● **PROBLEM DESCRIPTION**
Please output the line that contains "RegW <= MA_RegW;" and all later lines of the material, exactly, through the end.

═════ RECORDS SUPPLIED ═════

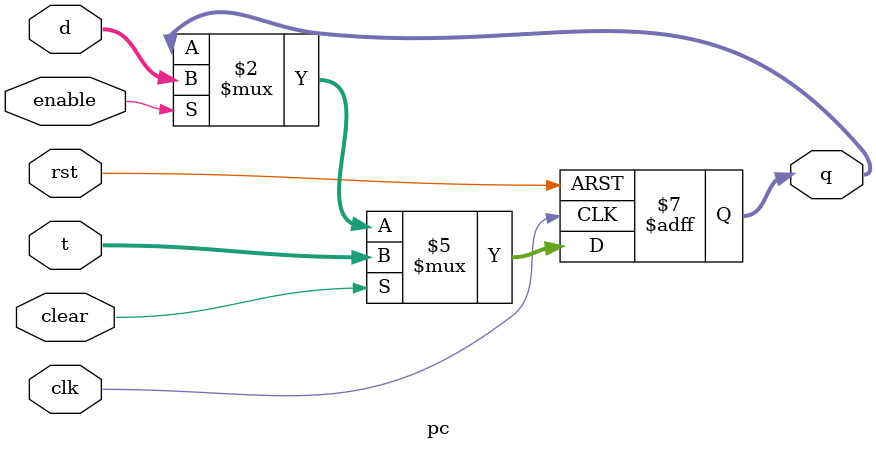
<source format=v>
`timescale 1ns / 1ps


module pc #(parameter WIDTH = 8)(
	input wire clk,rst,enable,
	input wire clear,
	input wire[WIDTH-1:0] d,
	input wire [WIDTH-1:0] t,
	output reg[WIDTH-1:0] q
    );
	always @(posedge clk,posedge rst) begin
		if(rst) begin
			q <= 32'hbfc00000;
		end else if(clear) begin
			q <= t;
		end else if(enable) begin
			/* code */
			q <= d;
		end
	end
endmodule
</source>
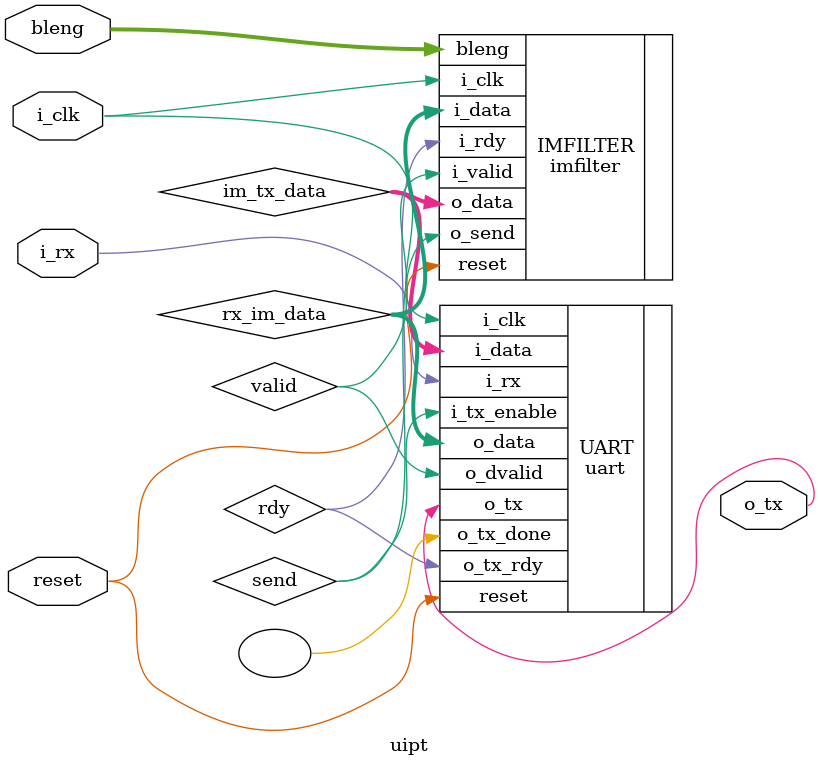
<source format=sv>
`timescale 1ns / 1ps

module uipt 
    #(parameter clk_speed = 100_000000,
                baudrate = 921600,
                D_BITS = 8,
                SP_BITS = 1,
                N = 400
    )(
    input logic i_clk,
    input logic reset,
    input logic [31:0] bleng,
    input logic i_rx,
    output logic o_tx
    );
    
    logic dvalid, rdy, send;
    //(*DONT_TOUCH = "true"*)
    logic [D_BITS - 1:0] rx_im_data;
    /*(*DONT_TOUCH = "true"*)*/ logic [D_BITS - 1:0] im_tx_data;
    logic o_tx_done;
    
    uart #(
        .clk_speed(clk_speed),
        .baudrate(baudrate),
        .D_BITS(D_BITS),
        .SP_BITS(SP_BITS)
    )UART(
        .i_clk(i_clk),
        .reset(reset),
        .i_rx(i_rx),
        .i_data(im_tx_data),
        .i_tx_enable(send),
        .o_tx(o_tx),
        .o_data(rx_im_data),
        .o_dvalid(valid),
        .o_tx_rdy(rdy),
        .o_tx_done()
    );
    
    imfilter #(
        .D_BITS(D_BITS),
        .N(N)
    )IMFILTER(
        .i_clk(i_clk),
        .reset(reset),
        .bleng(bleng),
        .i_data(rx_im_data),
        .i_valid(valid),
        .i_rdy(rdy),
        .o_data(im_tx_data),
        .o_send(send)
    );
    
endmodule

</source>
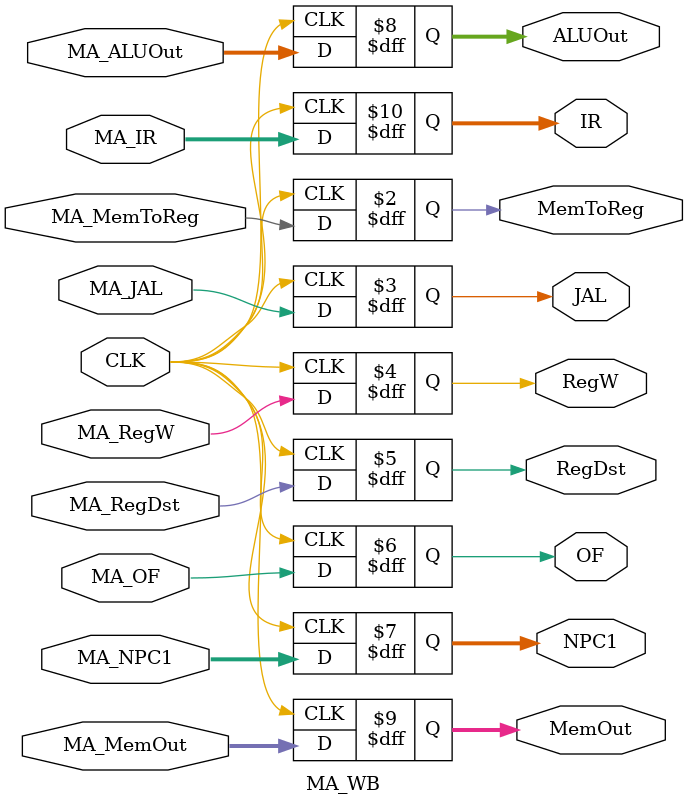
<source format=v>
module MA_WB(
    input wire CLK,
    input wire MA_MemToReg, MA_JAL, MA_RegW, MA_RegDst, MA_OF,
    input wire [31:0] MA_NPC1, MA_ALUOut, MA_MemOut, MA_IR,
    output reg MemToReg, JAL, RegW, RegDst, OF,
    output reg [31:0] NPC1, ALUOut, MemOut, IR
);

    always @(posedge CLK) begin
        MemToReg <= MA_MemToReg;
        JAL <= MA_JAL;
        RegW <= MA_RegW;
        RegDst <= MA_RegDst;
        OF <= MA_OF;
        NPC1 <= MA_NPC1;
        ALUOut <= MA_ALUOut;
        MemOut <= MA_MemOut;
        IR <= MA_IR;
    end

endmodule

</source>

═════

● **SOLUTION**
        RegW <= MA_RegW;
        RegDst <= MA_RegDst;
        OF <= MA_OF;
        NPC1 <= MA_NPC1;
        ALUOut <= MA_ALUOut;
        MemOut <= MA_MemOut;
        IR <= MA_IR;
    end

endmodule

</source>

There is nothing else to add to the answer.